Requirement:
Please copy, with no word changed, only the run of lines that opens with the line containing "and Dagenham College" and closes with the last line below.

Recorded information:
----------------------------------------
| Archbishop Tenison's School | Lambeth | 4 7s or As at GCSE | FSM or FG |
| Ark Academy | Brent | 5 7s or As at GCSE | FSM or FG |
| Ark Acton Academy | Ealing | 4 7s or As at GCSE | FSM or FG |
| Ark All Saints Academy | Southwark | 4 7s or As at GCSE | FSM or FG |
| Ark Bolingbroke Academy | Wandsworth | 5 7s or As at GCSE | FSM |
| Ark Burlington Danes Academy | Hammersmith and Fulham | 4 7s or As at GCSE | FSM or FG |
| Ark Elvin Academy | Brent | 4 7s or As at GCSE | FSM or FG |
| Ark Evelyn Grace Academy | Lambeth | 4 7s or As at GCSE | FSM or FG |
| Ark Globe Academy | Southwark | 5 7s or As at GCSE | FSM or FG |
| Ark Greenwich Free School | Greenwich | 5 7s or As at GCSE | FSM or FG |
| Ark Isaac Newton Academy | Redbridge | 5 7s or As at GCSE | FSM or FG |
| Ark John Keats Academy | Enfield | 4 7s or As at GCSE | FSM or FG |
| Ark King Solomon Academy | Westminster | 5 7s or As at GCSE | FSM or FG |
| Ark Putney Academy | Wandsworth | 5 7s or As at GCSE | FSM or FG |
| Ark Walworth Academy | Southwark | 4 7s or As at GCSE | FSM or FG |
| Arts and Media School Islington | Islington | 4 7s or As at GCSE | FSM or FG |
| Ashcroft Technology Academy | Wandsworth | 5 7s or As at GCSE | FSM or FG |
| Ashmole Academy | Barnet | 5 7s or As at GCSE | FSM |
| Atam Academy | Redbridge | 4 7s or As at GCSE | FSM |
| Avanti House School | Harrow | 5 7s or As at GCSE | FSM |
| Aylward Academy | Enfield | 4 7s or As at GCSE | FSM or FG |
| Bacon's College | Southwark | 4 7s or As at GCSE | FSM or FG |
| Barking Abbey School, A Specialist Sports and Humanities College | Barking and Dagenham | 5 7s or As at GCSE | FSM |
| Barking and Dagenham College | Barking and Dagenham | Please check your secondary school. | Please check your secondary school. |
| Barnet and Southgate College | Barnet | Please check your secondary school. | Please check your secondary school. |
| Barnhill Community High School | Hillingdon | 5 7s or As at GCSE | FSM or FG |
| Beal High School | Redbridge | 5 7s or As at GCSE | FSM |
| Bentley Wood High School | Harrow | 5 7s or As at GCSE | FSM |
----------------------------------------
Answer to this exercise:
| Barking and Dagenham College | Barking and Dagenham | Please check your secondary school. | Please check your secondary school. |
| Barnet and Southgate College | Barnet | Please check your secondary school. | Please check your secondary school. |
| Barnhill Community High School | Hillingdon | 5 7s or As at GCSE | FSM or FG |
| Beal High School | Redbridge | 5 7s or As at GCSE | FSM |
| Bentley Wood High School | Harrow | 5 7s or As at GCSE | FSM |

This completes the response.